SUPPLIED ENTRIES —
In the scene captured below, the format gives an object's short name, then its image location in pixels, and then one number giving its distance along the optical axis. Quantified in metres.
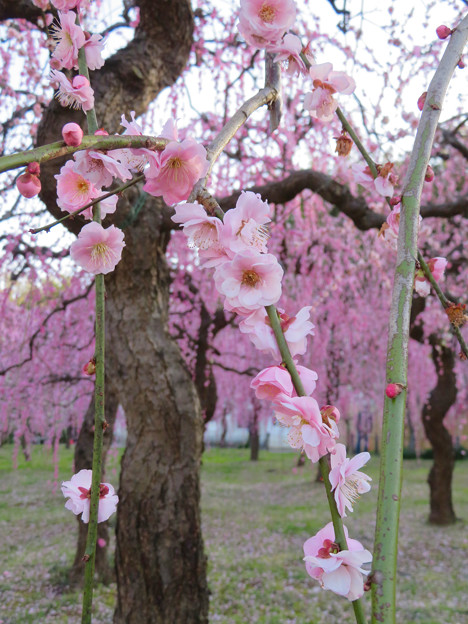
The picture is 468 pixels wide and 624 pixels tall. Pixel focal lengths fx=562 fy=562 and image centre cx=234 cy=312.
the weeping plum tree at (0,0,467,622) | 0.65
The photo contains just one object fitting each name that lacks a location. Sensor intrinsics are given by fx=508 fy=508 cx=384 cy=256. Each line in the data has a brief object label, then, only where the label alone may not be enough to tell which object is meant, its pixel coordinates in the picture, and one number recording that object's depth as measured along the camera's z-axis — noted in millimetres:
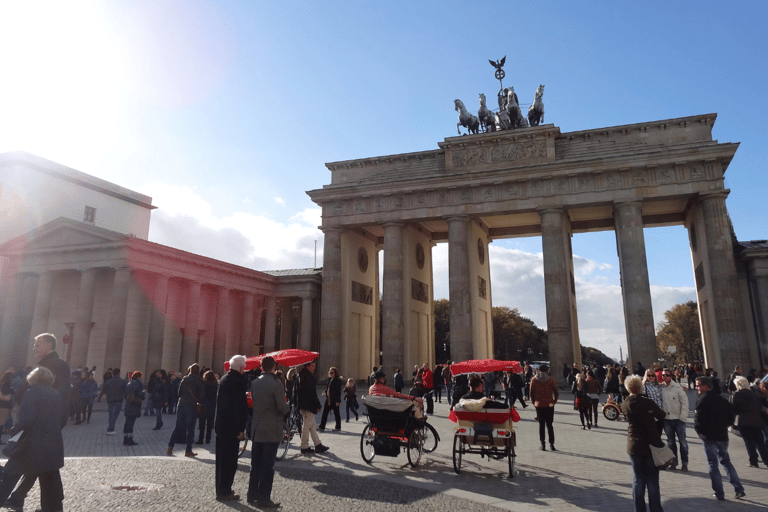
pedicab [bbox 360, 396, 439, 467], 9992
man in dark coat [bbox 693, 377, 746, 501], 7875
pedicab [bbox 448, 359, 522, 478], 9492
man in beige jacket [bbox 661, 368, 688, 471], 9953
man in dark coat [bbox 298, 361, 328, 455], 11336
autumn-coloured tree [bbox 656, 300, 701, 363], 73056
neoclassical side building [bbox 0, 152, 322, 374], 33125
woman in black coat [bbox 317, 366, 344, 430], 14781
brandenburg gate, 32281
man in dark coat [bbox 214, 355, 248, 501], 7637
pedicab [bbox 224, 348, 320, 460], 11438
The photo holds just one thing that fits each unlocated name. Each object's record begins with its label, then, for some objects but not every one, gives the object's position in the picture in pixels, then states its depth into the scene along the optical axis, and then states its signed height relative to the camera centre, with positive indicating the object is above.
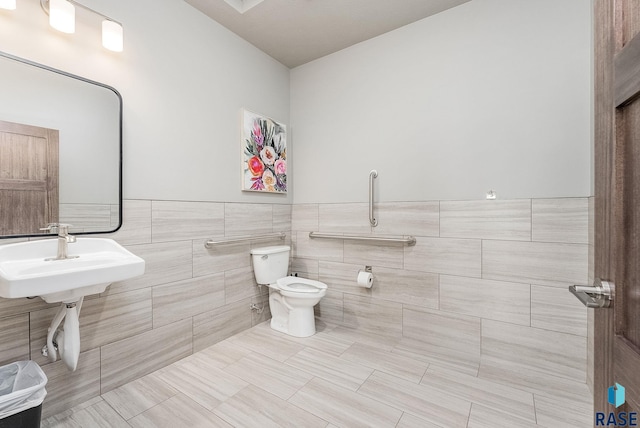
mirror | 1.39 +0.33
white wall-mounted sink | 1.11 -0.25
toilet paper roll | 2.37 -0.56
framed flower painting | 2.52 +0.55
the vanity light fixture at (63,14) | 1.46 +1.03
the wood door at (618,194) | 0.54 +0.04
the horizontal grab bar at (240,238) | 2.23 -0.22
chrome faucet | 1.44 -0.13
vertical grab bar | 2.42 +0.15
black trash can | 1.14 -0.76
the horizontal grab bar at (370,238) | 2.28 -0.22
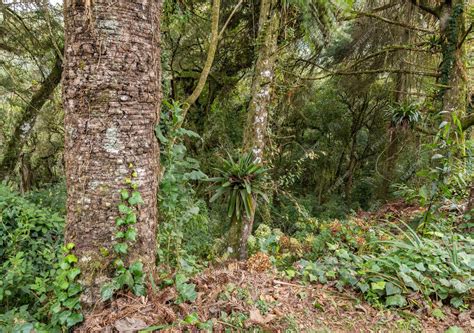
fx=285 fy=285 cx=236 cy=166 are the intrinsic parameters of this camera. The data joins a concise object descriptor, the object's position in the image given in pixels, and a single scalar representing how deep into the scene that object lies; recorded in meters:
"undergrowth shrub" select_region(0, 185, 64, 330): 2.08
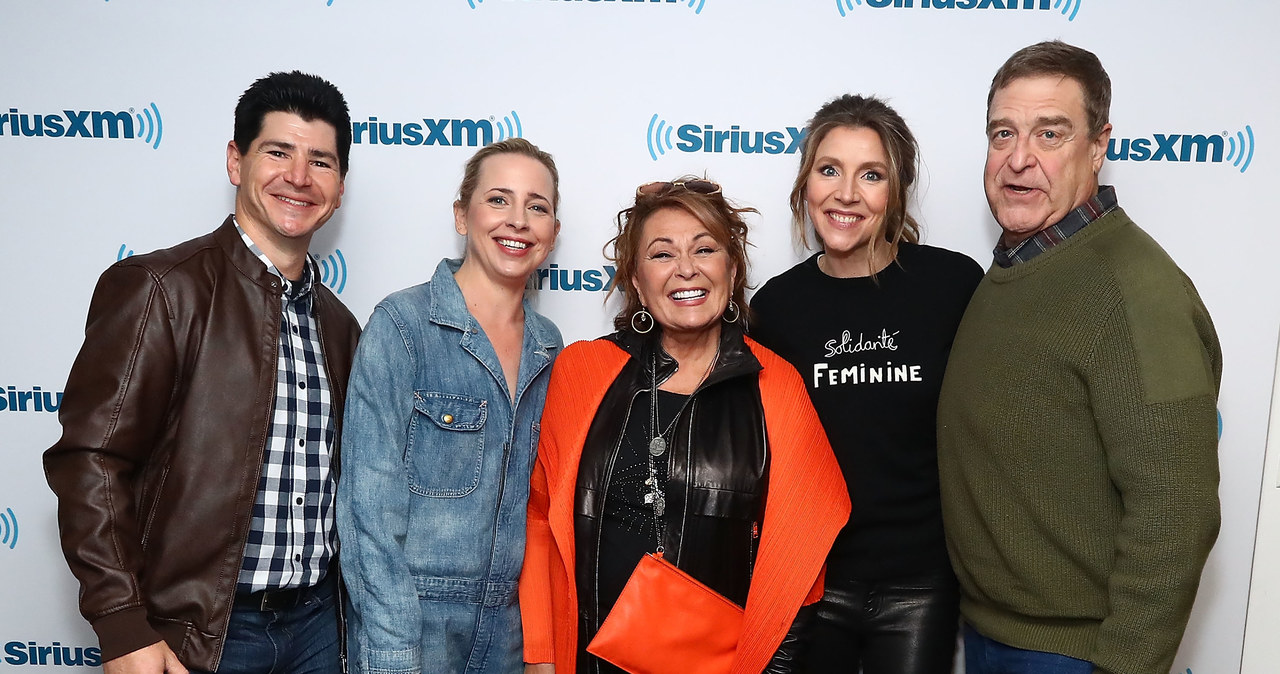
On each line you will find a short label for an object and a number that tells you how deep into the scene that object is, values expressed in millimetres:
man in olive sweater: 1396
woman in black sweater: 1812
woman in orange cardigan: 1667
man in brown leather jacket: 1479
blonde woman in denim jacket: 1629
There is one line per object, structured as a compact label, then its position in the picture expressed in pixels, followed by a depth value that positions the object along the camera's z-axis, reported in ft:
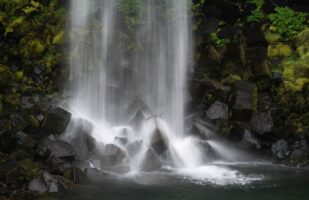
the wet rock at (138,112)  83.87
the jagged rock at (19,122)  70.61
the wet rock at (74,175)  61.05
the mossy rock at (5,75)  82.17
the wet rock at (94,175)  63.78
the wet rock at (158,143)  75.20
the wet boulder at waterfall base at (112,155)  71.51
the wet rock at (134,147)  74.23
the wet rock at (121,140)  76.79
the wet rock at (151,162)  71.45
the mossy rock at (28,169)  57.77
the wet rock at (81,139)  72.66
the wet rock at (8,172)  56.85
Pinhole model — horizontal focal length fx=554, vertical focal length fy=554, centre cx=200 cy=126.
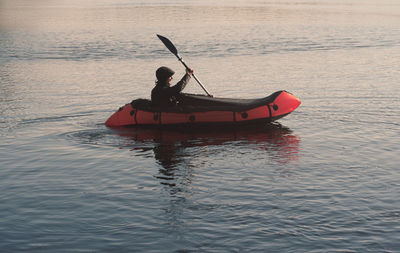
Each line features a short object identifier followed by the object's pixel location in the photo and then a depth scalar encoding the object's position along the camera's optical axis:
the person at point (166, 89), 12.77
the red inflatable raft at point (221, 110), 12.77
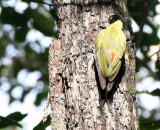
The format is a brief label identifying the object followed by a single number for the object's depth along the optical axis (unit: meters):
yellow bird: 5.19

TASK PROMPT — Word for word, give the listing above again, but drop any pictures.

TASK OUTPUT —
In the scene captured below, the format gives an object's short name, then its image location in pixels, and then one number giving its distance along the optical axis. Quantified in metres.
The picture is 468 pixels wide and 624 pixels tall. Pixel focal lengths fx=562 fy=562 and image centre cx=234 cy=312.
the weeping plum tree at (0,0,467,622) | 0.65
The photo contains just one object fitting each name that lacks a location. Sensor intrinsics are given by fx=508 fy=508 cx=384 cy=256. Each line in the data has a brief object label, then, only where the label alone may not be enough to tell which object is meant, its pixel coordinates in the picture, and one number recording that object's depth as measured along the camera's z-axis — noted in millimetres:
pedicab [bbox 360, 396, 439, 467], 9992
man in dark coat [bbox 693, 377, 746, 501], 7875
pedicab [bbox 448, 359, 522, 478], 9492
man in beige jacket [bbox 661, 368, 688, 471], 9953
man in dark coat [bbox 298, 361, 328, 455], 11336
autumn-coloured tree [bbox 656, 300, 701, 363], 73056
neoclassical side building [bbox 0, 152, 322, 374], 33125
woman in black coat [bbox 317, 366, 344, 430], 14781
brandenburg gate, 32281
man in dark coat [bbox 214, 355, 248, 501], 7637
pedicab [bbox 224, 348, 320, 460], 11438
The photo holds just one thing that fits each unlocated name. Each object's record begins with its label, then, for some objects but not every one, gives the object's position in the picture in pixels, then states its depth into the scene along the optical axis, and then states its signed height relative to the camera centre, with positive indicating the object is above.
mirror | 1.39 +0.33
white wall-mounted sink | 1.11 -0.25
toilet paper roll | 2.37 -0.56
framed flower painting | 2.52 +0.55
the vanity light fixture at (63,14) | 1.46 +1.03
the wood door at (618,194) | 0.54 +0.04
the horizontal grab bar at (240,238) | 2.23 -0.22
chrome faucet | 1.44 -0.13
vertical grab bar | 2.42 +0.15
black trash can | 1.14 -0.76
the horizontal grab bar at (370,238) | 2.28 -0.22
fx=285 fy=285 cx=236 cy=166 are the intrinsic parameters of this camera. The data joins a concise object descriptor, the object's position in the image given in pixels, and a single scalar representing how deep into the scene that object lies; recorded in meters:
"undergrowth shrub" select_region(0, 185, 64, 330): 2.08
On each line you will find a short label for an object and a number that tells you how deep into the scene that object is, values expressed in millimetres:
man in olive sweater: 1396
woman in black sweater: 1812
woman in orange cardigan: 1667
man in brown leather jacket: 1479
blonde woman in denim jacket: 1629
There is one line per object, structured as a compact label, then its position in the picture expressed in pixels, followed by a depth value that positions the object along the camera's z-axis, reported in ft:
the wet rock at (138,112)  83.87
the jagged rock at (19,122)  70.61
the wet rock at (74,175)  61.05
the mossy rock at (5,75)  82.17
the wet rock at (94,175)  63.78
the wet rock at (158,143)  75.20
the wet boulder at waterfall base at (112,155)  71.51
the wet rock at (134,147)  74.23
the wet rock at (121,140)  76.79
the wet rock at (151,162)  71.45
the mossy rock at (28,169)  57.77
the wet rock at (81,139)  72.66
the wet rock at (8,172)  56.85
Pinhole model — horizontal focal length fx=554, vertical focal length fy=554, centre cx=200 cy=126.
Each line features a short object identifier followed by the object's pixel location in the photo and then a depth scalar encoding the object's position along the camera's optical axis:
the person at point (166, 89), 12.77
the red inflatable raft at point (221, 110), 12.77
The format is a brief label identifying the object followed by a single number for the object's depth along the optical axis (unit: meters):
yellow bird: 5.19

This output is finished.